Si chiama chirurgia endoscopica funzionale (FESS), la procedura chirurgica più utilizzata nel trattamento di molte patologie delle cavità naso-sinusali come l’ipertrofia dei turbinati, i polipi nasali, le sinusiti ricorrenti o croniche ma anche le deviazioni del setto nasale, l’ipertrofia delle adenoidi, alcune patologie delle vie lacrimali, fino ai tumori benigni e maligni,. «In pratica, per tornare a respirare bene, oggi la chirurgia del naso avviene in endoscopia, attraverso le narici, senza cicatrici esterne – spiega il dottor Federico Leone, otorinolaringoiatra di Humanitas San Pio X -. Lo scopo di questo tipo di chirurgia è ripristinare le condizioni normali del naso e dei seni paranasali, ovvero le strutture cave collegate al naso, e ristabilire la loro funzione, ovvero permettere il corretto passaggio di aria attraverso le fosse nasali. Alla chirurgia dei seni paranasali può essere associata la settoplastica endoscopica e la chirurgia dei turbinati al fine di aumentare la precisione rispetto alla chirurgia tradizionale». 

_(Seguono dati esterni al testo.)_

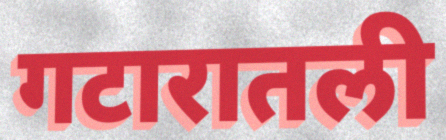
गटारातली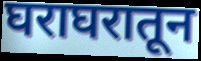
घराघरातूनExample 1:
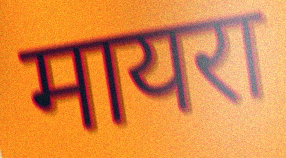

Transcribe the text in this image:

मायरा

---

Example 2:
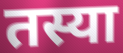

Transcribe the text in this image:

तस्या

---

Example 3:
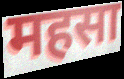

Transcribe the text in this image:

महसा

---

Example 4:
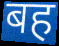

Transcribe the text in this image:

बह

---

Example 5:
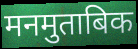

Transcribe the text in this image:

मनमुताबिक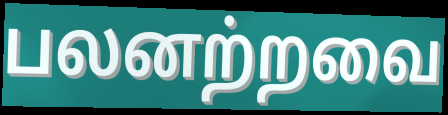
பலனற்றவைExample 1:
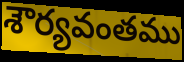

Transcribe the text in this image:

శౌర్యవంతము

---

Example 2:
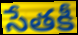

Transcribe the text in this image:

సేతకీ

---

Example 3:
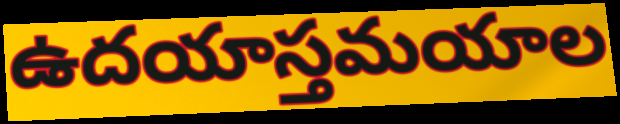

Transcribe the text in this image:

ఉదయాస్తమయాల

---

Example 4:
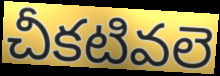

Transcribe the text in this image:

చీకటివలె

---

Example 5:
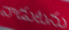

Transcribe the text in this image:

వాడుటనుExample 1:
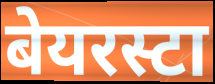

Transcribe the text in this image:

बेयरस्टा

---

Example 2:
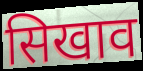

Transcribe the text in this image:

सिखाव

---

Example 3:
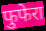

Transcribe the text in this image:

फुफेरा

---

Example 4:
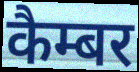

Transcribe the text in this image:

कैम्बर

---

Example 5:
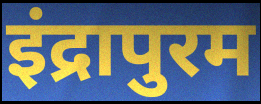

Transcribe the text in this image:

इंद्रापुरम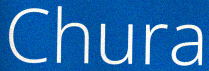
Chura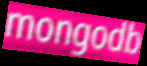
mongodb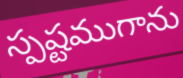
స్పష్టముగానుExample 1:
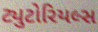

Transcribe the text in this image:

ટ્યુટોરિયલ્સ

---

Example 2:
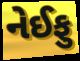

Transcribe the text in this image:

નેઈફુ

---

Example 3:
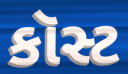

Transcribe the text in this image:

કૉસ્ટ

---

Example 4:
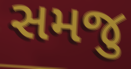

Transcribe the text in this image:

સમજુ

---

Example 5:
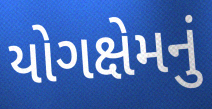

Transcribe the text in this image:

યોગક્ષેમનુંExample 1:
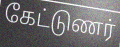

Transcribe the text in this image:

கேட்டுணர்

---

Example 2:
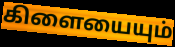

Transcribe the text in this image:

கிளையையும்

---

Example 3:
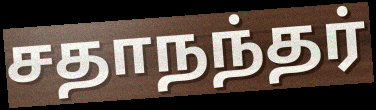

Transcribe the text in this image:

சதாநந்தர்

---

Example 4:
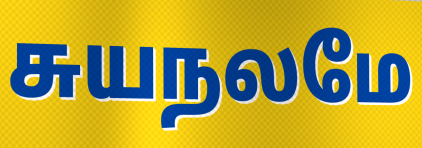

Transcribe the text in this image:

சுயநலமே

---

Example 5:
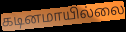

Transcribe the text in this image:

கடினமாயில்லை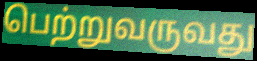
பெற்றுவருவதுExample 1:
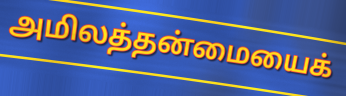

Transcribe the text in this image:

அமிலத்தன்மையைக்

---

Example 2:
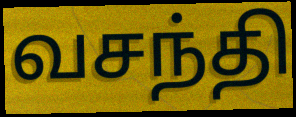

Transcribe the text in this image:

வசந்தி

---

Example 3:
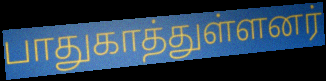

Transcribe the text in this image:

பாதுகாத்துள்ளனர்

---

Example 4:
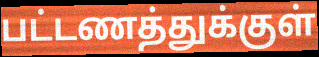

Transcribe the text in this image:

பட்டணத்துக்குள்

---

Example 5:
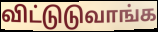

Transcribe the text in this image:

விட்டுடுவாங்க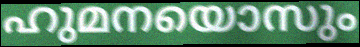
ഹുമനയൊസും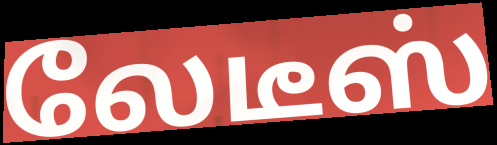
லேடீஸ்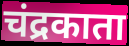
चंद्रकाता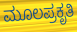
ಮೂಲಪ್ರಕೃತಿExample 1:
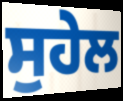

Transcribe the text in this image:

ਸੁਹੇਲ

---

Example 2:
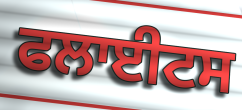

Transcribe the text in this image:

ਫਲਾਈਟਸ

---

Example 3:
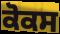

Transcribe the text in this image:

I vantaggi della chirurgia endoscopica del naso

«I pazienti che in passato si sono sottoposti a un intervento di rino-chirurgia tradizionale (settoplastica, chirurgia dei turbinati, poliposi) prosegue l’esperto – potrebbero raccontare di un intervento doloroso, talvolta con notevole disagio post operatorio e con scarso beneficio. Oggi invece, grazie all’evoluzione della chirurgia endoscopica del naso, questi tipi di intervento vengono eseguiti utilizzando ottiche endoscopiche con microvideocamere e strumenti specifici inseriti attraverso le narici. Rispetto al passato, questa metodica contribuisce a: 

  • ridurre il dolore e il disagio post operatorio 
  • favorire una più rapida guarigione
  • essere una chirurgia più sicura e più precisa
  • aumentare le chance di buona riuscita dell’intervento

Anche la gestione postoperatoria è cambiata rispetto al passato: al giorno d’oggi i tamponi, che vengono posizionati dopo l’intervento, sono in spugna morbida e siliconata, talvolta in materiali assorbibili, ed è possibile rimuoverli facilmente e senza dolore. L’intervento di FESS o di settoplastica è generalmente eseguito in regime di ricovero con una notte di degenza, in anestesia generale. La chirurgia dei soli turbinati è invece una chirurgia eseguibile in anestesia locale, eventualmente con una blanda sedazione ma senza intubazione, con una degenza ospedaliera di qualche ora (day hospital), talvolta senza la necessità di posizionare i tamponi nasali vista la bassissima percentuale di sanguinamento e senza dolore postoperatorio».